*** Opening Data for analysis ***

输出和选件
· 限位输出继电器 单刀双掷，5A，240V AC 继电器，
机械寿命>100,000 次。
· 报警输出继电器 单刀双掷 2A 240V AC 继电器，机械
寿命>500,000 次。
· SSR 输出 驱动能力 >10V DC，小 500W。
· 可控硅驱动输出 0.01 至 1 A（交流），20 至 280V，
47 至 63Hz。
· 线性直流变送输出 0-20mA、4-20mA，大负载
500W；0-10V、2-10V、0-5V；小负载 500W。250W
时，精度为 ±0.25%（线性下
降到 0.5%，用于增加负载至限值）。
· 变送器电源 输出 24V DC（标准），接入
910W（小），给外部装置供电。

*** Closing Data for analysis ***
*** Opening Data for analysis ***

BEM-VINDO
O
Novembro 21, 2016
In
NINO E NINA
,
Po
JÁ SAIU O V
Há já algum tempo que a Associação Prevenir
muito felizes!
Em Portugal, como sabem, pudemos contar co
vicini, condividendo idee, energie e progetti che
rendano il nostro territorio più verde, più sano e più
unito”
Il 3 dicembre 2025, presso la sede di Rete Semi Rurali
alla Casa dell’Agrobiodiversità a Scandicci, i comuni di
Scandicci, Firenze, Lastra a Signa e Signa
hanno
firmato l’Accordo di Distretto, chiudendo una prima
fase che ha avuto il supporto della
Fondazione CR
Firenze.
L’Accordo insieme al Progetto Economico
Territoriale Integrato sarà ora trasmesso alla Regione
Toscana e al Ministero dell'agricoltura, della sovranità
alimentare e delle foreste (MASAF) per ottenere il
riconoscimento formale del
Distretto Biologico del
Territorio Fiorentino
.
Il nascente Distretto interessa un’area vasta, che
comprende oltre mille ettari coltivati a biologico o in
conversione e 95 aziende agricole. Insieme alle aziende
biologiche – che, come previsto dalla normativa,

*** Closing Data for analysis ***

What to produce
Please reproduce the lines from the line with "Em Portugal, como sabem, pudemos contar co" to the line with "L’Accordo insieme al Progetto Economico", both ends included, exactly as they appear above.

Answer below
Em Portugal, como sabem, pudemos contar co
vicini, condividendo idee, energie e progetti che
rendano il nostro territorio più verde, più sano e più
unito”
Il 3 dicembre 2025, presso la sede di Rete Semi Rurali
alla Casa dell’Agrobiodiversità a Scandicci, i comuni di
Scandicci, Firenze, Lastra a Signa e Signa
hanno
firmato l’Accordo di Distretto, chiudendo una prima
fase che ha avuto il supporto della
Fondazione CR
Firenze.
L’Accordo insieme al Progetto Economico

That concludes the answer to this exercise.